Waktu berlalu, tak terasa jelang lebaran. Aku ingin membuat ketupat. Aku pun mulai mempersiapkan bahan untuk membuat ketupat. Aku membeli 20 sarang ketupat. Tak lupa browsing resep ketupat di internet. Tak puas, aku menelpon kakakku di Bengkulu. Dia memberikan aku tips membuat ketupat. Tentu saja aku lebih yakin resep kakakku dibanding resep di internet. Mungkin karena sudah selidah, jadi lebih percaya.
Sebelum memasak, aku baru ingat, Wah, sayang dong masak ketupat beras biasa, lebih enak kalau beras baru! Aku pun meminta suami membelikan beras baru di pasar. Tak lama, suami kembali membawa plastik hitam. Dengan riang aku mencuci beras dan merendamnya selama 2-3 jam. Kemudian, aku masukkan beras ke sarang ketupat. Tak lama, kuangkat ketupat idamanku. Saat dibelah, mataku terbelalak, “Lho, kenapa keras begini?”

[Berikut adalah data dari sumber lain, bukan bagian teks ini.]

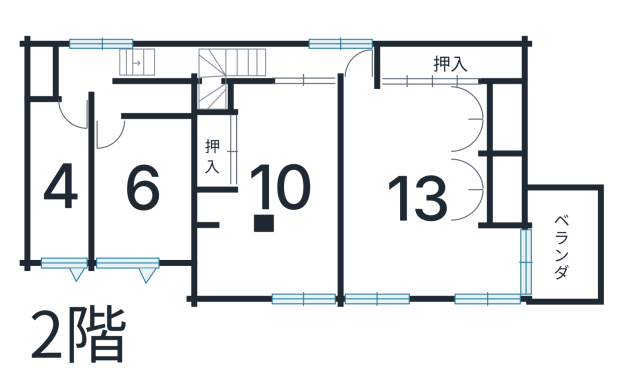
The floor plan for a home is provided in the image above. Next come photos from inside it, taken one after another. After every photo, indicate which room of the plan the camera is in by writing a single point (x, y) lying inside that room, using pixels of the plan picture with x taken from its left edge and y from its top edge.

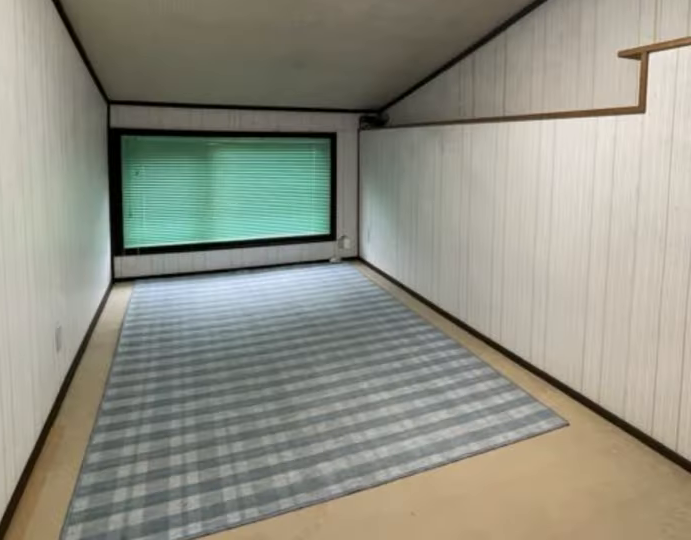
(68, 154)
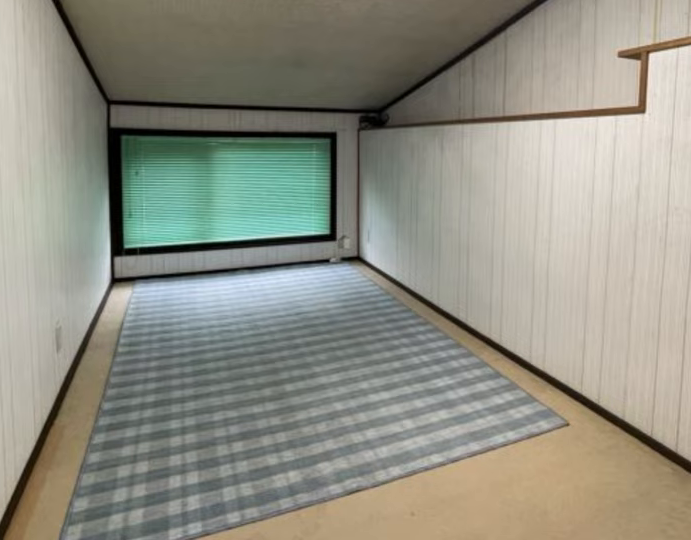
(68, 154)
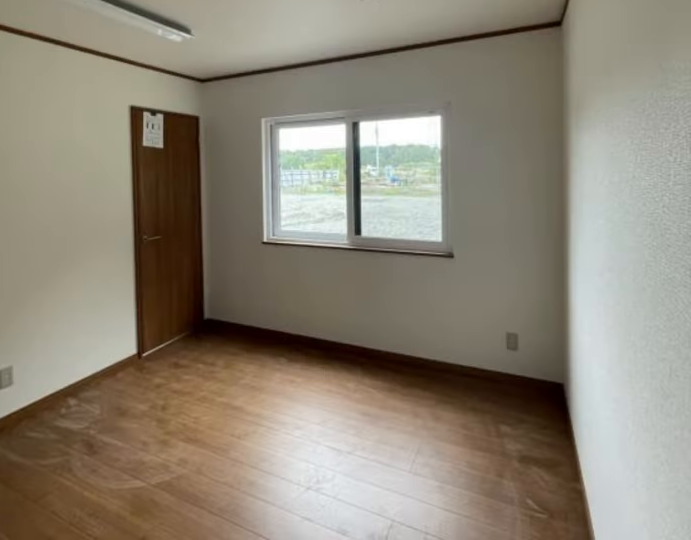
(141, 148)
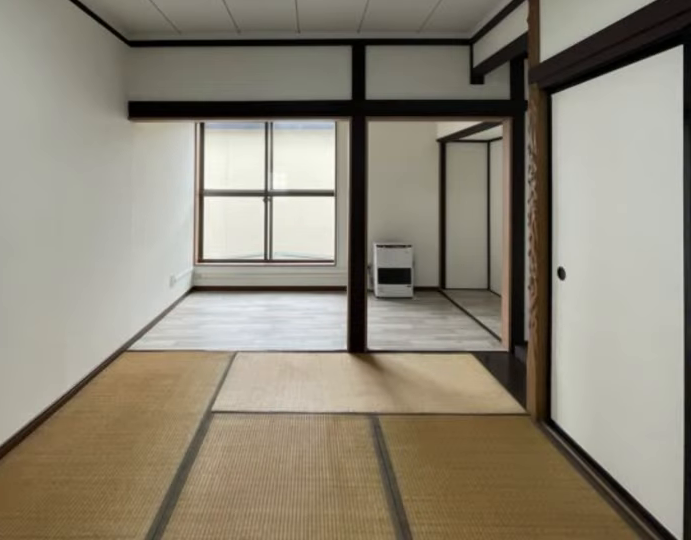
(289, 88)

Ternyata suamiku sengaja membeli beras yang khusus membuat ketupat. Pantes saja, rasanya jadi aneh! Keras sekali! Nasi sudah menjadi bubur eh sudah menjadi ketupat. Sayang kalau dibuang, saat makan ketupat itu, aku jadi teringat Nek Imar pedagang sayur keliling di komplek perumahanku. Diusianya yang sudah 70-an, ia masih berkeliling dengan gerobak sorongnya berjualan sayur. Ia berjuang mencari sesuap nasi. Tak patut rasanya jika aku mengeluh terus tentang beras. Tak lama kemudian, aku sudah menghabiskan semangkuk ketupat sayurku. Ah, bersyukurnya masih bisa beli beras. Ketupat jadi terasa nikmat.